School board member questions superintendent retirement benefits
The Grand Forks School Board's decision at its Monday meeting to accept Superintendent Larry Nybladh's request for early retirement will cost the district about $143,000, spread over the four years following his retirement on June 30.
Board member Meggen Sande cast the sole vote against approving the early retirement package, citing a need for more discussion, in light of the difficult financial situation the school district faces.
With the approval of his early retirement application, Nybladh will receive early benefits totaling $143,423, to be paid out over four years, or $35,855 per year.
At Monday's board meeting, President Doug Carpenter said Nybladh approached him a year ago about his interest in retiring and he, Carpenter, convinced the superintendent to delay his retirement for a year.
"(Nybladh) was going to retire the year before without (early retirement package)," Sande said when reached by phone Friday.

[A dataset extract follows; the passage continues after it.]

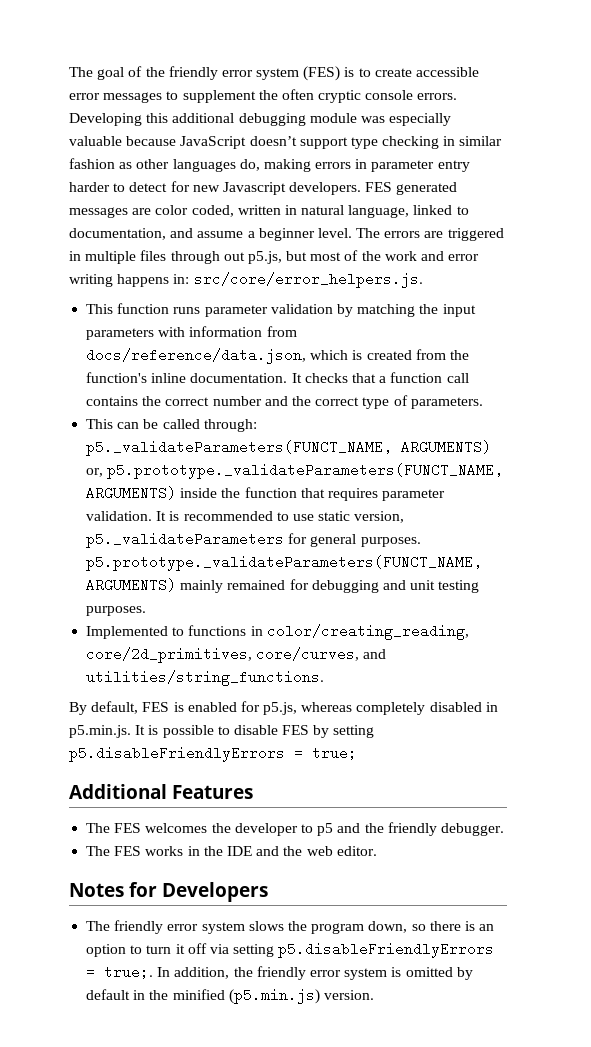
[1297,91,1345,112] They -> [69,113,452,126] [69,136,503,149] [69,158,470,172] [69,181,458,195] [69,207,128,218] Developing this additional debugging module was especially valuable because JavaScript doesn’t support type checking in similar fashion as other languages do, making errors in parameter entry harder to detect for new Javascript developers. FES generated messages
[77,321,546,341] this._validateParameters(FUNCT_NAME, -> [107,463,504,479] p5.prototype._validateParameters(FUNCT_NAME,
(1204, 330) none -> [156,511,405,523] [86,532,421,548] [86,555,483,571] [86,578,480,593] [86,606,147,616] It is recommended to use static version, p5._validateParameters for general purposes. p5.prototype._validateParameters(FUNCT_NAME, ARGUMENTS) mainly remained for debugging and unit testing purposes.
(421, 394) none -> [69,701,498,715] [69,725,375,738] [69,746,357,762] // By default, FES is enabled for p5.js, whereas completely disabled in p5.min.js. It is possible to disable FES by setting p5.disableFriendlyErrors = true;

"We're in a financial situation right now that I don't think it's fiscally responsible for us to give him early retirement," she said. "I was disappointed that there was no discussion at the board. ... I'm actually quite concerned that it was approved with such little thought."
The board is not obligated to grant Nybladh's request for early retirement, according to its policy document, and that benefit is not part of his contract, she said.
"It's really disappointing that we would so easily hand over $143,000," Sande said.
Nybladh, 61, whose annual salary is $231,210, has submitted his resignation effective June 30, 2018.
Upon his resignation, he will also receive payments for unused sick leave and vacation time totaling $103,000, minus any time he uses in those categories between now and June 30. Sande said that benefit is part of Nybladh's contract, so it is "non-negotiable."
The early retirement benefit, though, represents "a lot of money," she said.
At Monday's board meeting, she moved for the resignation and the early retirement application, a single agenda item, to be split and discussed as separate issues, but that motion failed by a six-to-two vote.
"There was no support for the conversation," she said.
Two members expressed, at Monday's meeting, that they did not have enough time or enough information to feel comfortable about voting on the early retirement question, Sande said.
Carpenter told board members Monday, "I convinced him to stay on one more year" because of pending teacher contract negotiations and the 2017 legislative session, he said.
By agreeing to work through June, Nybladh's years of service will total 10, which qualifies him to request early retirement.
When Nybladh first approached him about retiring, Carpenter said Friday that he did not consider the financial implications of another year of service.
He encouraged Nybladh not to retire "because we had the legislative session coming up," he said. "We knew we were going to have financial funding issues, most likely, from the state and so, I thought it was, from my opinion, most appropriate to continue to have his knowledge and experience present during that process."
The issue of early retirement "never came up in our conversation," Carpenter said. "And, to be honest with you, I didn't even think about the fact that he'd be eligible or not be eligible in a year."
Carpenter said he was focused on "the needs of the district at the time and what I thought was best for the district."
Regarding to Monday's meeting, he said, "My position would be, when we're considering one specific application, it's not really the time or place to discuss the policy as a whole, and whether it should or should not apply."
The policy regarding early retirement should, and probably will, be reviewed before the next superintendent is hired, he said.
Carpenter agrees that Nybladh's early retirement payment "is a significant amount of money (but) the intent of the program is that we will replace the position at a lower salary and that it's not going to cost us more and could cost us less."
He is optimistic that, in hiring a new superintendent, the board will "break even, or save money, unless the will of the board and the community is that we find someone with experience that would demand (a higher salary)."
Sande isn't so sure.
"I don't know that we can hire somebody for a salary that would make (Nybladh's) early retirement even break even for the district," she said.